L’inflexible raison d’état dicta la réponse du consciencieux ministre. Quel serait l’héritier de la couronne, le bâtard adultérin né pendant le mariage de la duchesse de Beaufort avec M. de Liancourt, ou celui qui viendrait après ? Le droit civil ne serait-il pas dans ce cas un obstacle plus grand encore que le droit politique ? Les princes de la maison de Bourbon ne feraient-ils pas, à leur tour, valoir leurs prétentions ? À ces sages réflexions Henri IV n’avait rien à répondre, mais, au fond de son cœur, il garda son espoir secret. Au mois de septembre, il réunit ses conseillers les plus intimes et les appela à délibérer sur la dissolution de son mariage. Tous reconnurent qu’il était indispensable de demander une nouvelle procuration à Marguerite, la première n’étant plus valable.
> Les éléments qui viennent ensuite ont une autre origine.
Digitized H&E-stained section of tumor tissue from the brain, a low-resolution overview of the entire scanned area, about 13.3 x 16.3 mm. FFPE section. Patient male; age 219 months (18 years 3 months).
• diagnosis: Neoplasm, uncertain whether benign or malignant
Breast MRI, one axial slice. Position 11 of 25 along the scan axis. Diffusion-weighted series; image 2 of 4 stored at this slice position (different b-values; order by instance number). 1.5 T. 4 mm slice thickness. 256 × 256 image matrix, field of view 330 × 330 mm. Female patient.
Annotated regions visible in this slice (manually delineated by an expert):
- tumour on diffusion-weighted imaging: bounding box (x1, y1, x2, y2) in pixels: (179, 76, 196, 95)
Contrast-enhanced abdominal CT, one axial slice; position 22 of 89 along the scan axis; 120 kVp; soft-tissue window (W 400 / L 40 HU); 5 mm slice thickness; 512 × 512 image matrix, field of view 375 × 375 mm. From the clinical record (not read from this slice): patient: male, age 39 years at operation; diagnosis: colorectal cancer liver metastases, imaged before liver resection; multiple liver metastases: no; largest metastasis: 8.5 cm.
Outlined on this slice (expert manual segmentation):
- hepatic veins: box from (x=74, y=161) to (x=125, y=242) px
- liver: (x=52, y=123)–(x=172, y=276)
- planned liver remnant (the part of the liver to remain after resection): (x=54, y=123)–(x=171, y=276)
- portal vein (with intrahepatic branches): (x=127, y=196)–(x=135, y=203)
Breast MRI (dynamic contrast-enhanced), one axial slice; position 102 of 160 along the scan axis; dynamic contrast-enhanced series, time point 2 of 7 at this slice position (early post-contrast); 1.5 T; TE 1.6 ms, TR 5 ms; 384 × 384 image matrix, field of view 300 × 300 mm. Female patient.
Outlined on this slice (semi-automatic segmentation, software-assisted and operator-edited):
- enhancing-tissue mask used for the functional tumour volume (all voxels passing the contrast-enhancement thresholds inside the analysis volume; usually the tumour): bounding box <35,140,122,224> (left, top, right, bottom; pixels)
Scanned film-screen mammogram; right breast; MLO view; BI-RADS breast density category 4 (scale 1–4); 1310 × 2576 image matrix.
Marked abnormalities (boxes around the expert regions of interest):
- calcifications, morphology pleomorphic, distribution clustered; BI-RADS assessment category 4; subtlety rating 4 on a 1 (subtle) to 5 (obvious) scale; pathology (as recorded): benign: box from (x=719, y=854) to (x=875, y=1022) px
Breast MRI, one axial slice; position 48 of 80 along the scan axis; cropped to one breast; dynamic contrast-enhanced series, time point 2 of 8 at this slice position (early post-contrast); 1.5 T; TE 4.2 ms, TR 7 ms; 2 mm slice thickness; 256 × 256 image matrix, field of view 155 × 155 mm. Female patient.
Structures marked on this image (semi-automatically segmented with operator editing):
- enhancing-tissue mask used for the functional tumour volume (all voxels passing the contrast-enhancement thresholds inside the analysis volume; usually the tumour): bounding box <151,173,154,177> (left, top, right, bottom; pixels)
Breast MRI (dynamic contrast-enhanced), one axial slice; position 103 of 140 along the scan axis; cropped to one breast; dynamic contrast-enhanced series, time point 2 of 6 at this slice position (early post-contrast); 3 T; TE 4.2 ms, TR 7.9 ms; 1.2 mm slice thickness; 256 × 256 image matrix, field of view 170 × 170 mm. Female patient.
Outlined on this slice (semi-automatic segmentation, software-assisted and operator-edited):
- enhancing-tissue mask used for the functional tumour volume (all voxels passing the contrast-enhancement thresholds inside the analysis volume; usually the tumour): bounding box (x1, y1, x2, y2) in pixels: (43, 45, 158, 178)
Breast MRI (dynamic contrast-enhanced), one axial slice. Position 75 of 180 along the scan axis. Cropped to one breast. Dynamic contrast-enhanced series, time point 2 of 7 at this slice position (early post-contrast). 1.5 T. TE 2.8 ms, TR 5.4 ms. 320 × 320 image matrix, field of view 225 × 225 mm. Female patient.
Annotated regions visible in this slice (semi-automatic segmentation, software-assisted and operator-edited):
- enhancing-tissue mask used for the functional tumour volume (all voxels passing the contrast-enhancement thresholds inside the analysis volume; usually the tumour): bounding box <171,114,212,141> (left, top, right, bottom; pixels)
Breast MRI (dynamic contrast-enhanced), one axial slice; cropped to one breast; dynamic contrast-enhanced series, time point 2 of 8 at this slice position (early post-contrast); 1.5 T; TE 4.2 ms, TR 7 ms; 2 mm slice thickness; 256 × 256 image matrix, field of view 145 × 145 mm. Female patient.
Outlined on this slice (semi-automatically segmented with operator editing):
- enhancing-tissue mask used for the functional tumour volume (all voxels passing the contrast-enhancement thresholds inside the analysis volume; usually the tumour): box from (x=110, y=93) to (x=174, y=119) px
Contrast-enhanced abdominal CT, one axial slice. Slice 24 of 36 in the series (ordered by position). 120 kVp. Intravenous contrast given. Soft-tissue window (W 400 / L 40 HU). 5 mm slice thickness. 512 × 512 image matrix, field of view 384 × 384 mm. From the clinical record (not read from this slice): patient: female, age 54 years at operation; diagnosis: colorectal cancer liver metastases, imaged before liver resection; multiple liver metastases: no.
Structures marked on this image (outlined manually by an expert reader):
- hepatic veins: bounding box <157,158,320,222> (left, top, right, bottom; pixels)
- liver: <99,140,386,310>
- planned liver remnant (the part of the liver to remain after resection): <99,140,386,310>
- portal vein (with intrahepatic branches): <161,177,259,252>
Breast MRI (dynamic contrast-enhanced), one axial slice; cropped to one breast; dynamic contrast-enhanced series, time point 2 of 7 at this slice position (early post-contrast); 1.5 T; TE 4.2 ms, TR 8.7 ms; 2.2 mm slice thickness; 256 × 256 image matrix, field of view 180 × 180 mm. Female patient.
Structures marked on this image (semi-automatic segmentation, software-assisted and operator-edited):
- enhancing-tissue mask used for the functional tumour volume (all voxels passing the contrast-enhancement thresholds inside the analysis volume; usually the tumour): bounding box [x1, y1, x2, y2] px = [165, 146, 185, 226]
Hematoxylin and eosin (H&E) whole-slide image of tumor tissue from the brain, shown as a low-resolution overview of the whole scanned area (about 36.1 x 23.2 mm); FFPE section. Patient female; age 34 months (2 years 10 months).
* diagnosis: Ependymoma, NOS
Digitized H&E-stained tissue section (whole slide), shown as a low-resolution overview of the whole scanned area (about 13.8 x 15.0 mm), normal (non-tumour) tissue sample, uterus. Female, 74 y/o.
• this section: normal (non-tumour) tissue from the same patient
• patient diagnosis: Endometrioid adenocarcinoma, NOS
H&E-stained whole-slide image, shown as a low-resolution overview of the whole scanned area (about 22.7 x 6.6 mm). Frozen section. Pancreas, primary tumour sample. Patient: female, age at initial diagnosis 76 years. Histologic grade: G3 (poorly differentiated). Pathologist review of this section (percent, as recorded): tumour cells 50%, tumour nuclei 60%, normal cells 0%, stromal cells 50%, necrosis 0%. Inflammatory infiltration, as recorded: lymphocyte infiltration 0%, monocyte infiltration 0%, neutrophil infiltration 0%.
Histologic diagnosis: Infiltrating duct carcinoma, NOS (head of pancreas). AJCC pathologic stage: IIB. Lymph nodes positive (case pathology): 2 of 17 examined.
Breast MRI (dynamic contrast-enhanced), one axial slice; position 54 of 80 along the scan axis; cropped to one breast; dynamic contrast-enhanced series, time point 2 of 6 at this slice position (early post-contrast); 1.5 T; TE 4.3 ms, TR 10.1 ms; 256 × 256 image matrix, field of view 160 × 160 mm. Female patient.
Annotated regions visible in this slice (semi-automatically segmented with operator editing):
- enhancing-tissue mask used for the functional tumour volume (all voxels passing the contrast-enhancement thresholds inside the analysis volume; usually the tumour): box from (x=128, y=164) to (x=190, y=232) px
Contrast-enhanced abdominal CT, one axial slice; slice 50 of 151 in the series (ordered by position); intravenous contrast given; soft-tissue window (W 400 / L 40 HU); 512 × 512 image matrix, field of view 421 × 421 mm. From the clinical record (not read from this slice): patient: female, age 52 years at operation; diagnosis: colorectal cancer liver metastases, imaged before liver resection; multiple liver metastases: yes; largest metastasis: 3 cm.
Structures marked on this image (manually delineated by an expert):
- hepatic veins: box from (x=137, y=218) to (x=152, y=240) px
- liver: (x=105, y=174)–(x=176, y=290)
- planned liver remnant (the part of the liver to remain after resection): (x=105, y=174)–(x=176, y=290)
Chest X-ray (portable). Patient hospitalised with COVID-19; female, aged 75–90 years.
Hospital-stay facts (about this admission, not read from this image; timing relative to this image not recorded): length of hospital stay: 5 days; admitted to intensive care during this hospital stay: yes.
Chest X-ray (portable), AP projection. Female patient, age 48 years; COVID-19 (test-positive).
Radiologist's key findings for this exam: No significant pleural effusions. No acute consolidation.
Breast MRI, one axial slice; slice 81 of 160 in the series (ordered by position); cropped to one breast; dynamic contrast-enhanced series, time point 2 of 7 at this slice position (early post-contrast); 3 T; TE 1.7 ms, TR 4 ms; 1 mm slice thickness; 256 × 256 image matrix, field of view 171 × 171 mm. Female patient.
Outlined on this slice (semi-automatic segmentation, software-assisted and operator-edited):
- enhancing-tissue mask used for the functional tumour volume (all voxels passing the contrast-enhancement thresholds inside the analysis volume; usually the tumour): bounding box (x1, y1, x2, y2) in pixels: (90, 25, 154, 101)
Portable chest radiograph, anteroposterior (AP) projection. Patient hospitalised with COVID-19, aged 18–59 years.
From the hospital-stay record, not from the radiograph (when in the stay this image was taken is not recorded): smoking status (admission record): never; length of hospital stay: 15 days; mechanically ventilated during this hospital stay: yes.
Martin Langlois, l’homme de confiance de la reine, fut désigné pour cette mission, et Sillery choisi pour aller à Rome solliciter la dissolution du mariage ; mais il était indispensable, pour assurer le succès, qu’il eût en main la procuration de Marguerite. Son départ fut ajourné jusqu’au retour de Langlois.

Au mois d’octobre suivant, Henri IV fut pris à Monceaux d’une violente fièvre. Le dévoûment que lui témoigna Gabrielle ne fit qu’augmenter l’affection qu’il lui portait. On peut en mesurer l’étendue au tendre billet qu’il lui adressa en quittant Monceaux : « Vous me conjurez, mes chères amours, d’emporter autant d’amour que je vous en laisse. Ah ! que vous m’avez fait plaisir ! car j’en ai tant que, croyant avoir tout emporté, je craignois qu’il ne vous en fût point demeuré. »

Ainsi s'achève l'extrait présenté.